Terres de Guérande, ensemble pour la bio !

Le 13/11/2024

Entre mer et marais aux terres difficiles à valoriser, la bio s'est taillé une place de choix dans la presqu'île de Guérande, diversifiant une agriculture tournée vers l'élevage bovin. Pour y parvenir, les producteurs ont su très tôt travailler les uns avec les autres. - Marie-Pierre Chavel.
Plantation de poireaux à la ferme bio de Lévéra. Ils ne seront arrosés qu’une fois avant récolte. La croissance sera plus lente mais l’économie d’eau, réelle. ©Hélène-Marie Backès

Entre mer et marais aux terres difficiles à valoriser, la bio s'est taillé une place de choix dans la presqu'île de Guérande, diversifiant une agriculture tournée vers l'élevage bovin. Pour y parvenir, les producteurs ont su très tôt travailler les uns avec les autres.

Marie-Pierre Chavel.

Éloïse Allonville. ©Hélène-Marie Backès

Suivez la guide :

Éloïse Allonville

Cogérante du magasin Biocoop Les Hameaux Bio à Guérande (Loire-Atlantique)
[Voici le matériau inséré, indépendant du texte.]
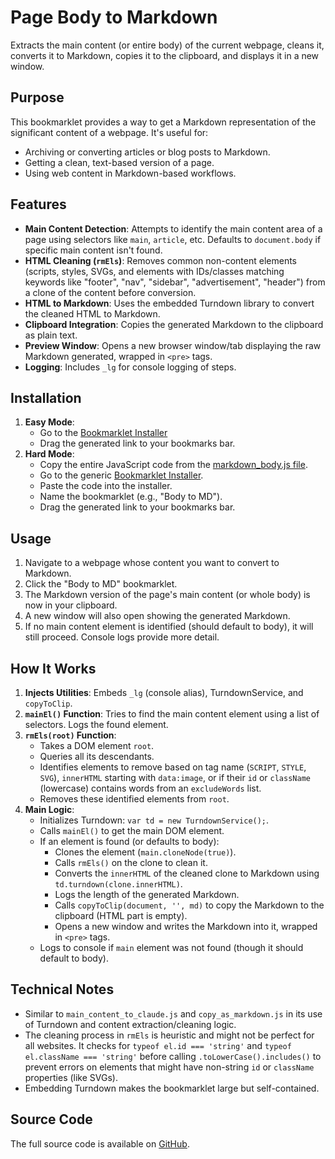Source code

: # Page Body to Markdown

Extracts the main content (or entire body) of the current webpage, cleans it, converts it to Markdown, copies it to the clipboard, and displays it in a new window.

## Purpose

This bookmarklet provides a way to get a Markdown representation of the significant content of a webpage. It's useful for:

-   Archiving or converting articles or blog posts to Markdown.
-   Getting a clean, text-based version of a page.
-   Using web content in Markdown-based workflows.

## Features

-   **Main Content Detection**: Attempts to identify the main content area of a page using selectors like `main`, `article`, etc. Defaults to `document.body` if specific main content isn't found.
-   **HTML Cleaning (`rmEls`)**: Removes common non-content elements (scripts, styles, SVGs, and elements with IDs/classes matching keywords like "footer", "nav", "sidebar", "advertisement", "header") from a clone of the content before conversion.
-   **HTML to Markdown**: Uses the embedded Turndown library to convert the cleaned HTML to Markdown.
-   **Clipboard Integration**: Copies the generated Markdown to the clipboard as plain text.
-   **Preview Window**: Opens a new browser window/tab displaying the raw Markdown generated, wrapped in `<pre>` tags.
-   **Logging**: Includes `_lg` for console logging of steps.

## Installation

1.  **Easy Mode**:
    *   Go to the [Bookmarklet Installer](https://austegard.com/bookmarklet-installer.html?bookmarklet=markdown_body.js)
    *   Drag the generated link to your bookmarks bar.
2.  **Hard Mode**:
    *   Copy the entire JavaScript code from the [markdown_body.js file](https://github.com/oaustegard/bookmarklets/blob/main/markdown_body.js).
    *   Go to the generic [Bookmarklet Installer](https://austegard.com/bookmarklet-installer.html).
    *   Paste the code into the installer.
    *   Name the bookmarklet (e.g., "Body to MD").
    *   Drag the generated link to your bookmarks bar.

## Usage

1.  Navigate to a webpage whose content you want to convert to Markdown.
2.  Click the "Body to MD" bookmarklet.
3.  The Markdown version of the page's main content (or whole body) is now in your clipboard.
4.  A new window will also open showing the generated Markdown.
5.  If no main content element is identified (should default to body), it will still proceed. Console logs provide more detail.

## How It Works

1.  **Injects Utilities**: Embeds `_lg` (console alias), TurndownService, and `copyToClip`.
2.  **`mainEl()` Function**: Tries to find the main content element using a list of selectors. Logs the found element.
3.  **`rmEls(root)` Function**:
    *   Takes a DOM element `root`.
    *   Queries all its descendants.
    *   Identifies elements to remove based on tag name (`SCRIPT`, `STYLE`, `SVG`), `innerHTML` starting with `data:image`, or if their `id` or `className` (lowercase) contains words from an `excludeWords` list.
    *   Removes these identified elements from `root`.
4.  **Main Logic**:
    *   Initializes Turndown: `var td = new TurndownService();`.
    *   Calls `mainEl()` to get the main DOM element.
    *   If an element is found (or defaults to body):
        *   Clones the element (`main.cloneNode(true)`).
        *   Calls `rmEls()` on the clone to clean it.
        *   Converts the `innerHTML` of the cleaned clone to Markdown using `td.turndown(clone.innerHTML)`.
        *   Logs the length of the generated Markdown.
        *   Calls `copyToClip(document, '', md)` to copy the Markdown to the clipboard (HTML part is empty).
        *   Opens a new window and writes the Markdown into it, wrapped in `<pre>` tags.
    *   Logs to console if `main` element was not found (though it should default to body).

## Technical Notes

-   Similar to `main_content_to_claude.js` and `copy_as_markdown.js` in its use of Turndown and content extraction/cleaning logic.
-   The cleaning process in `rmEls` is heuristic and might not be perfect for all websites. It checks for `typeof el.id === 'string'` and `typeof el.className === 'string'` before calling `.toLowerCase().includes()` to prevent errors on elements that might have non-string `id` or `className` properties (like SVGs).
-   Embedding Turndown makes the bookmarklet large but self-contained.

## Source Code

The full source code is available on [GitHub](https://github.com/oaustegard/bookmarklets/blob/main/markdown_body.js).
Éloïse Allonville avait prévenu : il pleut souvent à Guérande. Effectivement, lors de notre visite fin mai, les herbes hautes font disparaître les talus le long des fossés pleins d’eau. Les arbres, feuillus et conifères, montent en flèche vers un ciel bleu gris qui libère une bruine sur les champs. On connaît Guérande pour ses marais salants, moins pour ses terres agricoles, chassées de la côte par l’urbanisation. "Les meilleures sont sous le centre commercial", ironise Lydie Crusson, maraîchère de la ferme de Lévéra. Elles résistent encore entre coteaux et bocage, notamment dans la Brière, autre marais aux chaumières semblant sortir d’un conte pour enfants. Mais pour être paysan ici, pas de baguette magique, il faut se bouger ! Ce qu’a commencé à faire la bio il y a quarante ans. Aujourd’hui, près de 30 % des fermes de la communauté d’agglomération dont fait partie Guérande sont engagées dans la démarche. Un "beau vivier" pour la gérante, avec ses frères et sa mère, des sept magasins Biocoop Les Hameaux Bio. Celui de Guérande travaille avec 80 producteurs locaux.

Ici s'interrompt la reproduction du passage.